On an indefinite but multiple number of occasions, Jensen voiced her opinions about blacks, saying "The blacks think this, the blacks think that." ( Id. at 96). The plaintiff does not assert that these comments were harassing, only that they were "distracting," along with Jensen's gum-popping. ( Id.). The Court therefore will not consider these comments in its analysis.

"[In] [d]etermining whether the harassment was sufficiently severe or pervasive . . ., a court looks to all the circumstances, including the frequency of the discriminatory conduct; its severity; whether it is physically threatening or humiliating, or a mere offensive utterance; and whether it unreasonably interferes with an employee's work performance." McCann, 526 F.3d at 1378 (internal quotes omitted). The plaintiff does not fare well under this analysis.

With respect to frequency, the plaintiff identifies five statements that she heard one time each, over a period of about five years. This ranks very low on the frequency scale. Compare McCann, 526 F.3d at 1378-79 (four usages of racial terms in a period of over two years were "too sporadic and isolated" to support a racial harassment claim) and Mendoza v. Borden, Inc., 195 F.3d 1238, 1249 (11th Cir. 1999) (en banc) (five inappropriate instances in eleven months were "far too infrequent" to support a sexual harassment claim) with Johnson v. Booker T. Washington Broadcasting Service, Inc., 234 F.3d 501, 509 (11th Cir. 2000) (fifteen instances in four months "was not infrequent"). The infrequency of the challenged comments weighs against the plaintiff.

With respect to severity, three of the five comments have no overt racial content, which must be supplied by a generous dose of supposition. The "little green drugstore" purportedly refers to the plaintiff's next-door neighbor, whose grandson reportedly sold crack there. The plaintiff assumes McKelroy was suggesting the plaintiff did or might use crack, (Doc. 39, Exhibit 1 at 62-63), and apparently further assumes that a comment about crack is a comment about blacks. The "education" comment apparently referred to the plaintiff, since McKelroy made it while the plaintiff had left the room during a discussion about the relative importance of the community activities division, ( id. at 71), but the "them" could refer to those of a particular age, religion, sex, neighborhood, or any number of things other than race. The plaintiff assumes that the "his people" comment refers to blacks because blacks helped elect Mayor Brown, ( id. at 97), but it could also refer to any City employee, of any race, hired by him (including Jensen).

Even granting the plaintiff her strained construction of the comments, they do not advance her case. Suggestions that blacks use crack, that educated blacks are difficult to deal with, and that black employees would not survive a change in administration, fall toward the low end of the severity scale. See Njie v. Regions Bank, 198 Fed. Appx. 878, 883 (11th Cir. 2006) (racial slurs employing the terms "token" and "quota" were "not . . . severe enough to constitute a hostile work environment"). Being called a "black bitch" might rank somewhat higher, except that the plaintiff's testimony makes clear that Jensen's emphasis was not on "black" but on "bitch" — in fact, Jensen used that term interchangeably with her "black bitch" comment while expressing her irritation that the plaintiff thought she was better than Jensen and her frustration that the plaintiff's employment prevented her from "moving up." (Doc. 39, Exhibit 1 at 111).

Extracted material
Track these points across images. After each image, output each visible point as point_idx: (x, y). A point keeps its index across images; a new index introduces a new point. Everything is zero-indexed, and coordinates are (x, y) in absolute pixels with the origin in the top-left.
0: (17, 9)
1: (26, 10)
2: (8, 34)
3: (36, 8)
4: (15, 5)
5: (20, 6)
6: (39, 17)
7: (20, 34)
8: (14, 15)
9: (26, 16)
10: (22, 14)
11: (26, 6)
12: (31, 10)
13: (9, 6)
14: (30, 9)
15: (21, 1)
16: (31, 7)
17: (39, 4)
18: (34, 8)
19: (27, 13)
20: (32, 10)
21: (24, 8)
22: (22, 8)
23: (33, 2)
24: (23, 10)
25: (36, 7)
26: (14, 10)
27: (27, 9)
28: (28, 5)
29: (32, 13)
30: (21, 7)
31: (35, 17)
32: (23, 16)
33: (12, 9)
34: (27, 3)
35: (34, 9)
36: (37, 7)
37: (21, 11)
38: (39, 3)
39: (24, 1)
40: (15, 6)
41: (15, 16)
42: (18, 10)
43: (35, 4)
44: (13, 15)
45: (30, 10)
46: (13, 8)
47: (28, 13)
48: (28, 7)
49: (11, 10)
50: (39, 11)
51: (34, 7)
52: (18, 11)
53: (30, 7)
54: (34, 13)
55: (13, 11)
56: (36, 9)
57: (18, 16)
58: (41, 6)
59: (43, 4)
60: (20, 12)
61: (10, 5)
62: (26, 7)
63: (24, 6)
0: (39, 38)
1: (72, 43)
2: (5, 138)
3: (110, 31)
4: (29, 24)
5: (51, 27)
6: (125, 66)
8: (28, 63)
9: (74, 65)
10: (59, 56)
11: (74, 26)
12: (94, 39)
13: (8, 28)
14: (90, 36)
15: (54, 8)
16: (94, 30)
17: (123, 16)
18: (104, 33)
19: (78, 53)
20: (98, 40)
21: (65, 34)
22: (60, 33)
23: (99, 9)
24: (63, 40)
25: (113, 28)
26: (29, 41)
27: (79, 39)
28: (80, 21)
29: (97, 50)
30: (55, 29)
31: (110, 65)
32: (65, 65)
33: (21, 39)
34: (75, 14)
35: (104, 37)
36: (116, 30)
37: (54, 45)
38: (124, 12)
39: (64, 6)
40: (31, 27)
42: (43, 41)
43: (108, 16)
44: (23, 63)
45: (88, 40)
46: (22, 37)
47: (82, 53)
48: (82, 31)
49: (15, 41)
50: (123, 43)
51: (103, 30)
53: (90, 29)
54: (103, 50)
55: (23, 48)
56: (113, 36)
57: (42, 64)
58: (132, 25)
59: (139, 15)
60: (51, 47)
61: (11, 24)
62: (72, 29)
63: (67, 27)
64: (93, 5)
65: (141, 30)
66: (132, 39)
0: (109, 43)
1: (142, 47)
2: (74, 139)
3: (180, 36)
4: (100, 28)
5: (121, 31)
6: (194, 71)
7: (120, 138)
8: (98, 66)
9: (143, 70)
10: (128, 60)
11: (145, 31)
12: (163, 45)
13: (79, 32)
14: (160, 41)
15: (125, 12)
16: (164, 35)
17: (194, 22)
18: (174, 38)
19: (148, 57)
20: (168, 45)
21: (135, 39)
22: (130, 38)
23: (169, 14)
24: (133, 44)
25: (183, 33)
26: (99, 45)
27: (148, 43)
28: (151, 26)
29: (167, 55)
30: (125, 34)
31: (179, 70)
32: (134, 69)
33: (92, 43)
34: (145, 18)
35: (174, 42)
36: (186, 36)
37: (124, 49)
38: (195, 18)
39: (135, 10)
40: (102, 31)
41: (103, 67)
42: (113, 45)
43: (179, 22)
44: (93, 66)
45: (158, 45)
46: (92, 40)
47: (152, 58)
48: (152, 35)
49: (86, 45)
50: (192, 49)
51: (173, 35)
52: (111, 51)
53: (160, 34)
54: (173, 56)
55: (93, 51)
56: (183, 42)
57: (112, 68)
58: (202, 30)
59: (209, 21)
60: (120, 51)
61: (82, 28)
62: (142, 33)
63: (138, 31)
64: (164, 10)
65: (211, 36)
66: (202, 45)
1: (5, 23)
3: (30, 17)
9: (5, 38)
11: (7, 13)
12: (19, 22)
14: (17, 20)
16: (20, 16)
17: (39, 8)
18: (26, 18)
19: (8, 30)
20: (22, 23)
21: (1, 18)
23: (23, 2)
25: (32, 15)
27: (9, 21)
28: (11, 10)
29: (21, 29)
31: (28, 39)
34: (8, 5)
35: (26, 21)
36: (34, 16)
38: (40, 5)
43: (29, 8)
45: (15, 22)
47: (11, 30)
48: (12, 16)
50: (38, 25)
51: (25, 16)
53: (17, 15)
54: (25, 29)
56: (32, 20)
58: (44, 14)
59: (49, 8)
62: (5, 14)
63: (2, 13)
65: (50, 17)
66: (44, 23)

Exercise goal
Write the next part of the court opinion on the harassment claim, starting right after its final sentence. The data is separate material and has no connection to the court opinion on the harassment claim.

Response
That leaves McKelroy's use of the "N" word. The term is a racial epithet, and it may be considered severe. However, "mere utterance of [a] . . . racial epithet" does not support a hostile environment claim, at least when the statement is, as here, isolated.

E.g., Butler v. Alabama Department of Transportation, 536 F.3d 1209, 1210 (11th Cir. 2008).

See Harrington v. Disney Regional Entertainment, Inc., 276 Fed. Appx. 863, 875-76 (11th Cir. 2007). But cf. Washington, 218 Fed. Appx. at 825 (being called "boy" was "not severe or extreme").

Meritor Savings Bank v. Vinson, 477 U.S. 57, 67 (1986); accord Harris, 510 U.S. at 21.

See Harrington, 276 Fed. Appx. at 876 (being called a "lazy nigger" one time); Barber v. International Brotherhood, 778 F.2d 750, 761 (11th Cir. 1985) (being called a "smart ass nigger" one time).

With respect to the third factor, the language used, under the circumstances involved, is considered more offensive than humiliating. E.g., McCann, 526 F.3d at 1378-79 (calling the plaintiff a "girl," calling black male employees "boy," and calling a female employee a "nigger bitch," were "offensive"); Harrington v. Disney Regional Entertainment, Inc., 276 Fed. Appx. 863, 876-77 (11th Cir. 2007) (being called "ghetto" and overhearing other employees being described as monkeys and "a lazy nigger" were offensive remarks); cf. Miller v. Kenworth, Inc., 277 F.3d 1269, 1276-77 (11th Cir. 2002) (hurling ethnic slurs at the plaintiff multiple times a day, while shouting at him, berating him, arguing with him, and taunting him, in the presence of other employees, rose to the level of humiliating). The only express references to the plaintiff's race were not directed to her but overheard by her and occurred only twice, so none of the Miller circumstances that might elevate the comments from the offensive to the humiliating are present.

With respect to the final factor, the plaintiff has identified no evidence that the harassing conduct interfered with her work performance. See, e.g, Mendoza, 195 F.3d at 1249 (absent record evidence of impairment of job performance, this factor weighs against the plaintiff).

In summary, each of the four factors for assessing whether the harassment was sufficiently severe or pervasive to alter the terms and conditions of her employment weighs against the plaintiff. Because she has not demonstrated a genuine issue of material fact as to this element of her claim, it fails as a matter of law.

IV. Title VII — Hostile Work Environment — Sex.

The second amended complaint alleges that the plaintiff was sexually harassed by Burnam. (Doc. 39, ¶¶ 11-13). The claim is directed against "the Defendants." ( Id., ¶ 11).

As noted in Part I.A, the plaintiff can have no Title VII claim against the individual defendants. Accordingly, only the City is a potential defendant to the plaintiff's sexual harassment claim. The City, however, has not challenged the sexual harassment claim, instead focusing exclusively on racial harassment. (Doc. 102 at 5-9). The City cannot obtain summary judgment on a claim it has not addressed.

V. Title VII — Retaliation.

The second amended complaint alleges that the defendants retaliated against the plaintiff for "exposing her discriminatory work conditions and sexual advances by a city official and for filing a charge with" the EEOC. (Doc. 39, ¶ 16). It also alleges that McKelroy, Cureton and Small retaliated against her after she returned to work in the police department. ( Id., ¶ 18).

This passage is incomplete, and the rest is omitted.